5. Check If a Sentence Starts with a Particular Word (“Welcome”)
Input:
"Welcome to the Python Developer Community!"
Expected Output:
True
B. Intermediate Level Exercises
6. Extract All Hashtags (Including Underscore Tags)
Input:
"Trending topics: #Python, #AI_Research, and #DataScience2025!"
Expected Output:
['#Python', '#AI_Research', '#DataScience2025']
7. Validate U.S. Phone Numbers (Support Spaces or Hyphens)
Input:
"415-555-2671"
Expected Output:
True
8. Find Words Exactly 6 Letters Long
Input:
"People enjoy Python, coding, coffee, nature, and travel."
Expected Output:
['People', 'Python', 'coding', 'coffee', 'nature', 'travel']
C. Advanced Level Exercises
9. Extract Dates in DD-MM-YYYY Format (Hyphen Version)
Input:
"Events: 21-05-2025 kickoff, final meetup on 09-11-2024."
Expected Output:
['21-05-2025', '09-11-2024']
10. Remove HTML Tags Without Breaking Inner Text
Input:
"<div>Hello <strong>Developers</strong>!</div>"
Expected Output:
"Hello Developers!"
Bonus Challenge
11. Extract Valid IPv4 Addresses (0–255 Each Block)
Input:
"Active IPs: 10.0.0.1, 256.25.16.1, 172.20.10.5, 999.1.1.1"
Expected Output:
['10.0.0.1', '172.20.10.5']
✔ Complete Solutions to All Exercises
Import Module
import re
A. Beginner Level : Solutions
1. Words Starting with Capital Letters
text = "Hello from OpenAI Research Team in San Francisco."
result = re.findall(r'\b[A-Z][a-zA-Z]*\b', text)
print(result)
2. Extract All Numbers
text = "Invoice ID 93421 was generated on 2025-03-16 with total 899 USD."
numbers = re.findall(r'\d+', text)
print(numbers)
3. Validate Email Address
email = "support.team@ai-platform.co.uk"
pattern = r'^[\w\.-]+@[\w-]+(\.[\w-]+)+$'
print(bool(re.match(pattern, email)))
4. Replace Spaces & Tabs with Underscores
text = "Python is evolving fast"
cleaned = re.sub(r'\s+', '_', text)
print(cleaned)
5. String Starts with “Welcome”
text = "Welcome to the Python Developer Community!"

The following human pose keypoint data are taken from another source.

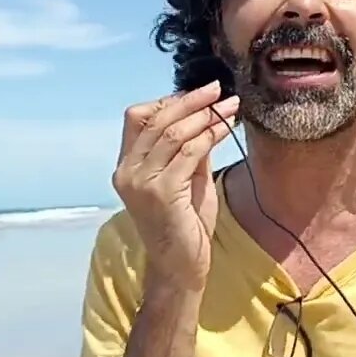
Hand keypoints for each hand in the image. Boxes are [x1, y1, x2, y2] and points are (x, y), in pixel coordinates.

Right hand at [112, 81, 240, 291]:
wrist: (181, 267)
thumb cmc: (185, 224)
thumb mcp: (187, 178)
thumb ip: (190, 149)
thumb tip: (208, 116)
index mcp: (126, 166)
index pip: (138, 118)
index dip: (169, 101)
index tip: (199, 94)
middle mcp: (127, 172)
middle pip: (157, 119)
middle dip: (191, 100)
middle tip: (218, 89)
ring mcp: (141, 182)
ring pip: (173, 132)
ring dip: (205, 114)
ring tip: (230, 105)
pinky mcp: (162, 192)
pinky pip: (189, 151)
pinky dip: (211, 134)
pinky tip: (227, 127)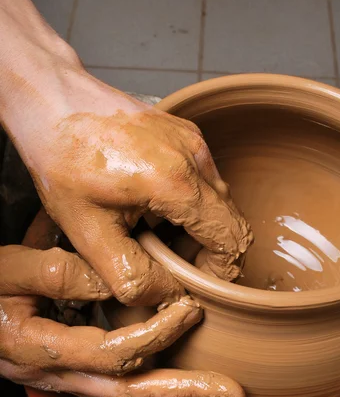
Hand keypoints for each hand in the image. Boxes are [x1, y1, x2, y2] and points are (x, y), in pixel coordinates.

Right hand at [0, 210, 244, 396]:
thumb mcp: (8, 270)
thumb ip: (60, 274)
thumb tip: (118, 281)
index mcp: (40, 350)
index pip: (113, 353)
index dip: (156, 335)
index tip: (190, 310)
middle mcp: (57, 377)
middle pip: (129, 396)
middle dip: (184, 394)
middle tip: (232, 394)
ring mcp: (65, 384)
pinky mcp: (73, 379)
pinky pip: (120, 394)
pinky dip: (157, 396)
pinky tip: (184, 395)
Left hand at [7, 66, 251, 307]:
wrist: (52, 102)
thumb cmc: (63, 161)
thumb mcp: (87, 232)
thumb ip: (131, 275)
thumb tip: (169, 294)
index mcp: (176, 182)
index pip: (230, 239)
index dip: (221, 270)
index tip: (196, 282)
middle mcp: (195, 155)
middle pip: (230, 221)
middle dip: (208, 252)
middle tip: (170, 263)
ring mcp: (193, 140)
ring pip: (219, 201)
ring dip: (198, 228)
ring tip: (155, 234)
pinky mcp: (186, 133)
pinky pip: (205, 179)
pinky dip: (190, 203)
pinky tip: (154, 207)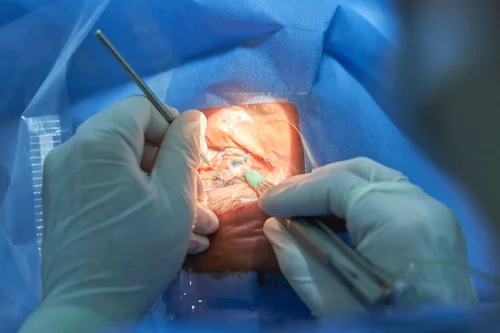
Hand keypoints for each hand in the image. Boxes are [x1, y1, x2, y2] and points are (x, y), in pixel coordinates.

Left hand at [21, 96, 217, 331]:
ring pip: (125, 167)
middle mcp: (73, 152)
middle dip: (172, 167)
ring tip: (196, 225)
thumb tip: (192, 118)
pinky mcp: (66, 203)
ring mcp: (65, 179)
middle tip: (199, 200)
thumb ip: (184, 150)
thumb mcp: (175, 197)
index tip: (194, 160)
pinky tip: (170, 231)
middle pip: (133, 139)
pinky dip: (139, 200)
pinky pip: (109, 187)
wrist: (88, 311)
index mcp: (99, 143)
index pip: (142, 109)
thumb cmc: (139, 250)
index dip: (174, 128)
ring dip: (162, 190)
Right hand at [259, 158, 477, 316]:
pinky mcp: (437, 225)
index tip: (267, 204)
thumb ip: (299, 261)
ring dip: (336, 186)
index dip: (297, 192)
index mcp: (398, 222)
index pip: (339, 185)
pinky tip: (336, 215)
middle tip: (282, 199)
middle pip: (359, 171)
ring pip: (377, 178)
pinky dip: (359, 197)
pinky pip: (391, 194)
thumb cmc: (388, 327)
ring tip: (303, 205)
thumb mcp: (334, 305)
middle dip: (315, 182)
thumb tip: (274, 228)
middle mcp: (422, 206)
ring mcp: (435, 213)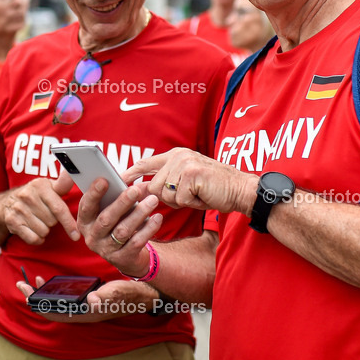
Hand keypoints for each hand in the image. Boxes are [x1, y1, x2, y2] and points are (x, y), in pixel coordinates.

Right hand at [0, 172, 78, 244]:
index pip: (58, 208)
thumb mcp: (48, 187)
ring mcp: (18, 209)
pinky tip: (34, 230)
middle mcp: (27, 195)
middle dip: (52, 221)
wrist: (6, 203)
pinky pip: (33, 238)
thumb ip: (62, 184)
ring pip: (44, 231)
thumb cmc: (34, 196)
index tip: (76, 235)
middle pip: (52, 221)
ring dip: (44, 230)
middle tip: (45, 214)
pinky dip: (37, 238)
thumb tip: (72, 174)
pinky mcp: (12, 222)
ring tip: (38, 220)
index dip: (68, 223)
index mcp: (40, 185)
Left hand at [15, 276, 158, 322]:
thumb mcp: (118, 291)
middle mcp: (80, 313)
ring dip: (41, 294)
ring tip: (28, 282)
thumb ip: (106, 295)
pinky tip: (46, 280)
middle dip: (35, 298)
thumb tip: (93, 300)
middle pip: (51, 309)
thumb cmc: (129, 294)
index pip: (55, 313)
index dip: (38, 304)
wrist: (141, 295)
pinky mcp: (84, 301)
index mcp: (85, 313)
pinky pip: (62, 299)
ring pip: (54, 304)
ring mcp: (81, 308)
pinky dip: (51, 290)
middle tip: (20, 284)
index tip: (26, 292)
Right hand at [77, 178, 162, 277]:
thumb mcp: (113, 211)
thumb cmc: (118, 224)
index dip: (94, 193)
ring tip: (153, 200)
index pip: (86, 206)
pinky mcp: (122, 259)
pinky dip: (148, 229)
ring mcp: (106, 250)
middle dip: (121, 203)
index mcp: (85, 222)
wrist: (127, 255)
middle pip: (106, 219)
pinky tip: (157, 217)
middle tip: (135, 190)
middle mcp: (92, 237)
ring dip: (139, 214)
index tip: (104, 180)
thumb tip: (135, 184)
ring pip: (122, 231)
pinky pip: (136, 242)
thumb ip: (117, 196)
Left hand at [121, 148, 255, 214]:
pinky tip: (203, 196)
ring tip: (197, 194)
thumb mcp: (187, 182)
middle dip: (168, 198)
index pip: (146, 162)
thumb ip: (166, 182)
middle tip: (190, 195)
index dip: (131, 172)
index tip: (119, 179)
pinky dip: (191, 203)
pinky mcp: (191, 175)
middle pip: (153, 185)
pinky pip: (179, 199)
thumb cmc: (213, 190)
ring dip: (181, 201)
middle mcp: (178, 156)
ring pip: (165, 194)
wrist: (240, 190)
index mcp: (175, 155)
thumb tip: (140, 190)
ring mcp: (184, 164)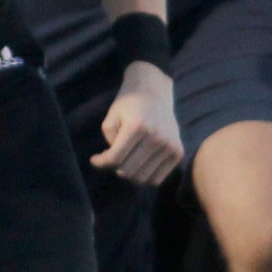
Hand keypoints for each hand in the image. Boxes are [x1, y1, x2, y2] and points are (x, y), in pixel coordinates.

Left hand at [91, 61, 182, 184]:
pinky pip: (157, 179)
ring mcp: (169, 146)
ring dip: (129, 174)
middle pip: (128, 170)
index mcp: (137, 127)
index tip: (94, 160)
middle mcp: (156, 137)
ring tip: (125, 162)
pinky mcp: (178, 152)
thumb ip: (109, 140)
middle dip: (114, 168)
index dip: (101, 162)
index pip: (115, 158)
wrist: (155, 92)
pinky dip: (144, 177)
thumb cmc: (129, 105)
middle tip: (111, 159)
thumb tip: (114, 164)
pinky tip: (138, 165)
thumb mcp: (111, 117)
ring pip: (142, 178)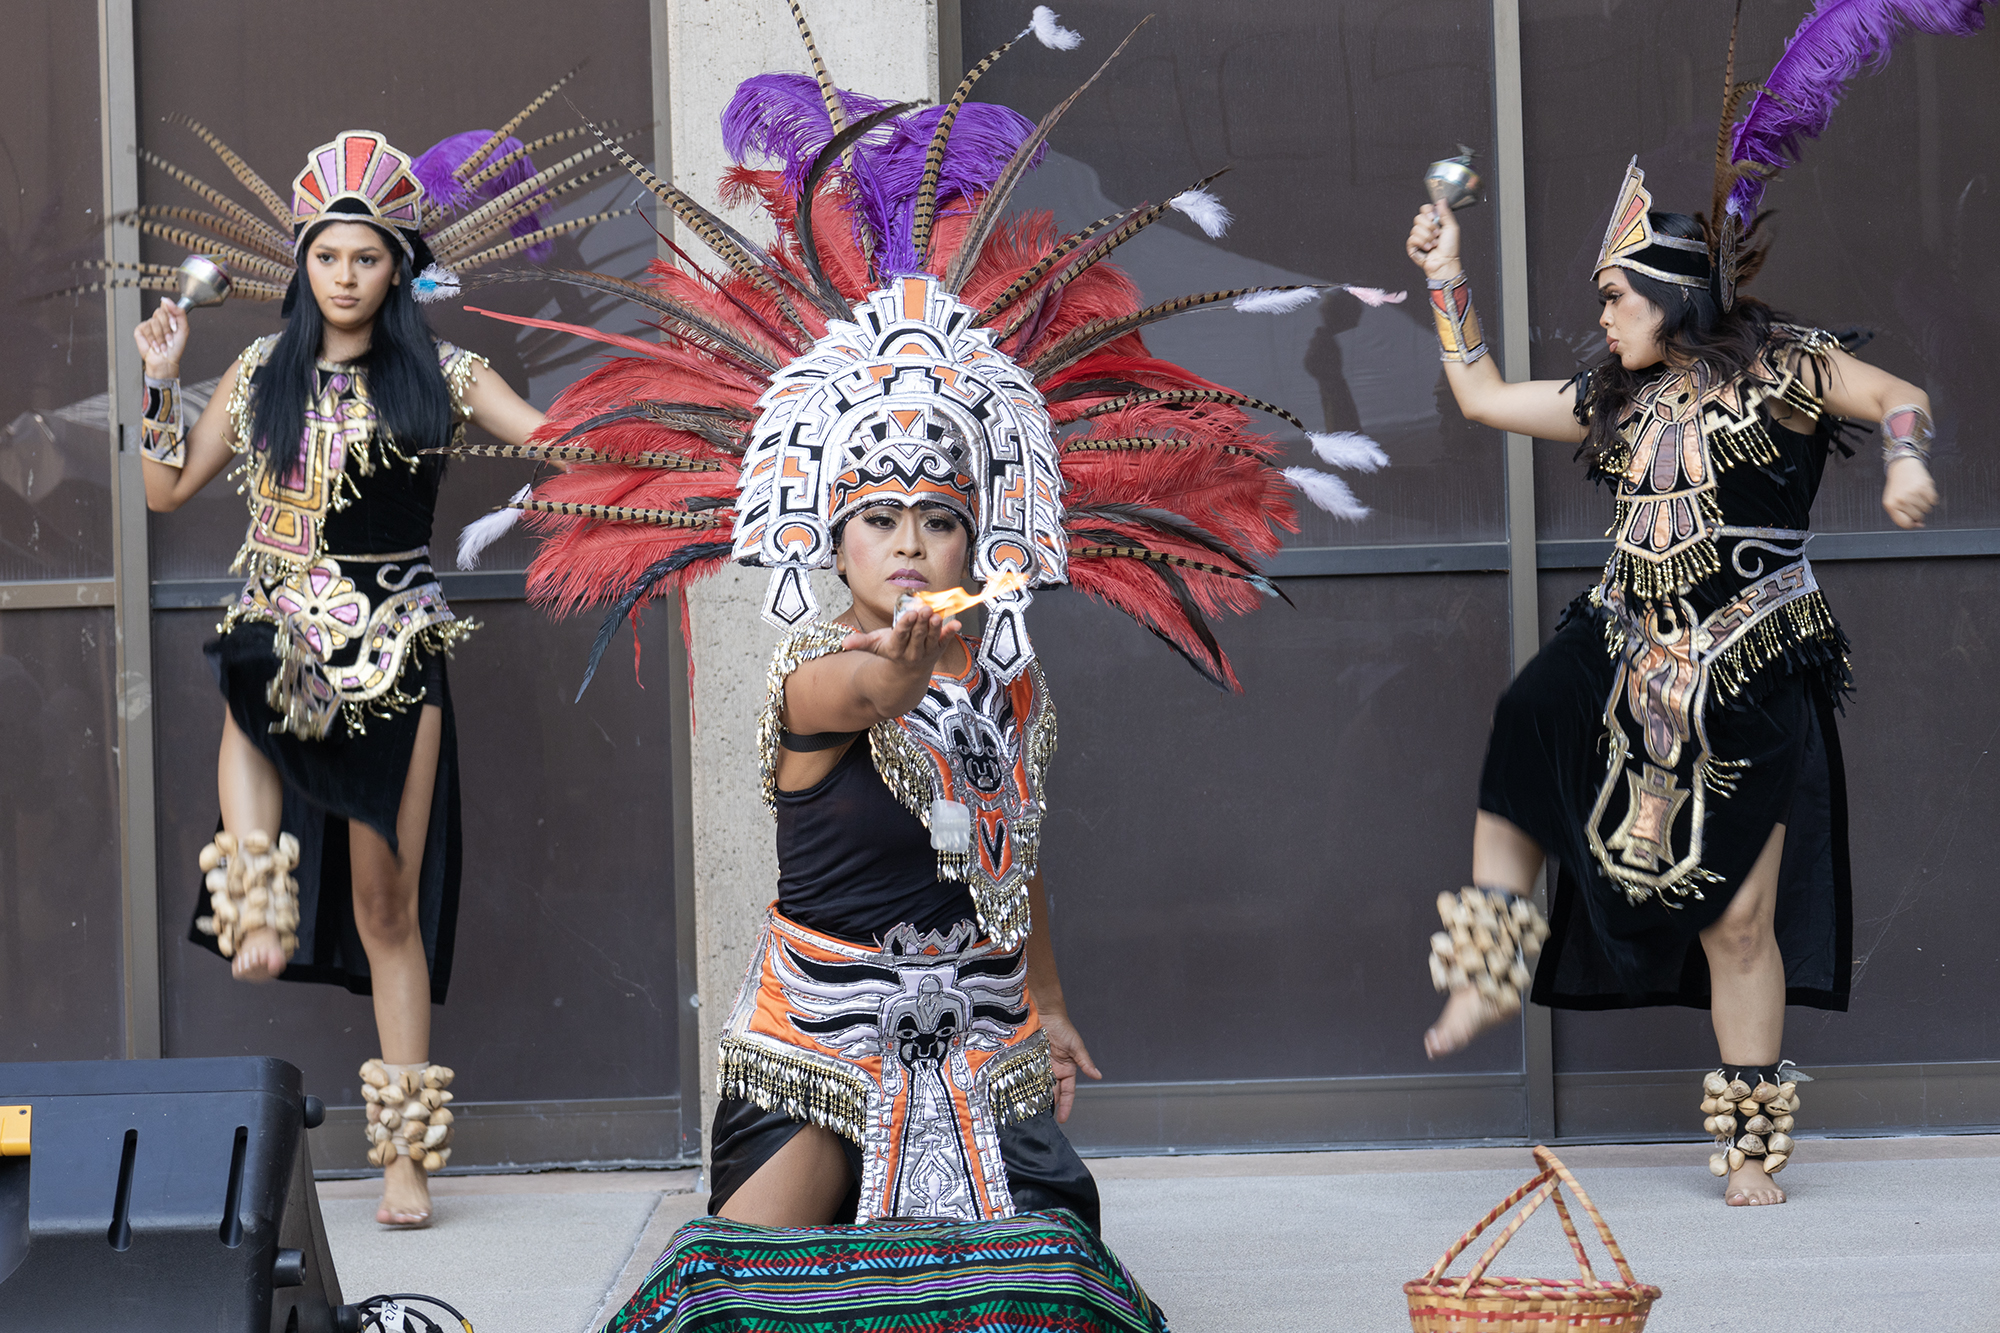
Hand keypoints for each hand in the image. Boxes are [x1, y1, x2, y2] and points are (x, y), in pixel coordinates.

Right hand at [134, 297, 187, 379]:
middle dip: (167, 329)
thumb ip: (179, 312)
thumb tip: (166, 300)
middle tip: (170, 340)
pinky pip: (146, 328)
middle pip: (160, 312)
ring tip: (163, 346)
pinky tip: (155, 346)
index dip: (171, 316)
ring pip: (154, 322)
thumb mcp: (183, 329)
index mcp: (168, 318)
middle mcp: (158, 319)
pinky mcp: (140, 330)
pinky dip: (152, 339)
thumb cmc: (175, 348)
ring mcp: (149, 324)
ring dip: (161, 337)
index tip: (175, 327)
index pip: (167, 306)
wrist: (166, 361)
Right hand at [839, 604, 960, 670]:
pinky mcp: (938, 648)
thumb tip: (843, 643)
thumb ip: (861, 643)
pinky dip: (951, 632)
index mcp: (896, 649)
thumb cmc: (891, 652)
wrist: (908, 673)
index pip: (900, 636)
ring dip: (935, 627)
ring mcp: (927, 651)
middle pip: (917, 636)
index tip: (909, 614)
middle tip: (924, 609)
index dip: (905, 625)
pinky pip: (946, 640)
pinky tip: (957, 624)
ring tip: (937, 615)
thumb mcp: (875, 647)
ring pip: (931, 638)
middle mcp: (912, 652)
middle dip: (921, 623)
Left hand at [1037, 1008, 1101, 1123]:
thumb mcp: (1076, 1047)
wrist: (1046, 1015)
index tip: (1062, 1118)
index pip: (1068, 1092)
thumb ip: (1085, 1062)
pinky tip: (1022, 1094)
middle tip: (1044, 1119)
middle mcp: (1054, 1070)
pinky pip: (1028, 1077)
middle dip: (1050, 1105)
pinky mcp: (1030, 1062)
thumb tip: (1097, 1075)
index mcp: (1067, 1069)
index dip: (1066, 1105)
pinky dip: (1026, 1086)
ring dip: (1037, 1097)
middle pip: (1052, 1092)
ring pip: (1039, 1087)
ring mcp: (1041, 1067)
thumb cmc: (1063, 1028)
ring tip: (1032, 1111)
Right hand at [1406, 201, 1462, 280]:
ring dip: (1427, 237)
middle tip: (1437, 234)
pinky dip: (1422, 243)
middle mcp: (1425, 228)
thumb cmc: (1450, 248)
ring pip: (1415, 229)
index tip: (1433, 217)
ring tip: (1434, 244)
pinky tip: (1428, 248)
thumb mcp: (1452, 227)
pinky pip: (1412, 239)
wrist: (1446, 262)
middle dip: (1429, 227)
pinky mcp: (1412, 247)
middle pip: (1418, 218)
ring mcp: (1418, 237)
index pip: (1424, 209)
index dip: (1427, 211)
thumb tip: (1441, 200)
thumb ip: (1446, 212)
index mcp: (1433, 222)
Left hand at [1882, 456, 1937, 528]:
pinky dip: (1931, 498)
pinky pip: (1934, 501)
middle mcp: (1901, 499)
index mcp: (1891, 505)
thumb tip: (1920, 525)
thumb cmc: (1898, 488)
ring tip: (1917, 496)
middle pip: (1918, 517)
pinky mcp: (1925, 486)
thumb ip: (1903, 516)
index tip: (1913, 520)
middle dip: (1917, 512)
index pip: (1905, 523)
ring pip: (1927, 510)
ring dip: (1924, 505)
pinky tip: (1923, 491)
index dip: (1911, 523)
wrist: (1902, 467)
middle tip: (1913, 502)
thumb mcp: (1893, 502)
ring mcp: (1913, 493)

print(bool(re.match(r'^Welcome', text)))
B. Intermediate Level: Solutions
6. Extract Hashtags
text = "Trending topics: #Python, #AI_Research, and #DataScience2025!"
tags = re.findall(r'#\w+', text)
print(tags)
7. Validate US Phone Number
phone = "415-555-2671"
pattern = r'^\d{3}[- ]\d{3}[- ]\d{4}$'
print(bool(re.match(pattern, phone)))
8. Words With 6 Letters
text = "People enjoy Python, coding, coffee, nature, and travel."
words = re.findall(r'\b[A-Za-z]{6}\b', text)
print(words)
C. Advanced Level : Solutions
9. Extract DD-MM-YYYY Dates
text = "Events: 21-05-2025 kickoff, final meetup on 09-11-2024."
dates = re.findall(r'\b\d{2}-\d{2}-\d{4}\b', text)
print(dates)
10. Remove HTML Tags
html = "<div>Hello <strong>Developers</strong>!</div>"
clean_text = re.sub(r'<.*?>', '', html)
print(clean_text)
Bonus Challenge: Solution
11. Extract Valid IPv4 Addresses
text = "Active IPs: 10.0.0.1, 256.25.16.1, 172.20.10.5, 999.1.1.1"
pattern = (
r'\b(?:25[0-5]|2[0-4]\d|1\d{2}|[1-9]?\d)'
r'(?:\.(?:25[0-5]|2[0-4]\d|1\d{2}|[1-9]?\d)){3}\b'
)
valid_ips = re.findall(pattern, text)
print(valid_ips)
Final Thoughts
Regular expressions are a powerful tool for text processing, data cleaning, validation, and automation. With these upgraded exercises and solutions, you now have a practical and modern foundation for writing patterns used in real projects from data engineering to web scraping, AI pipelines, log analysis, and more.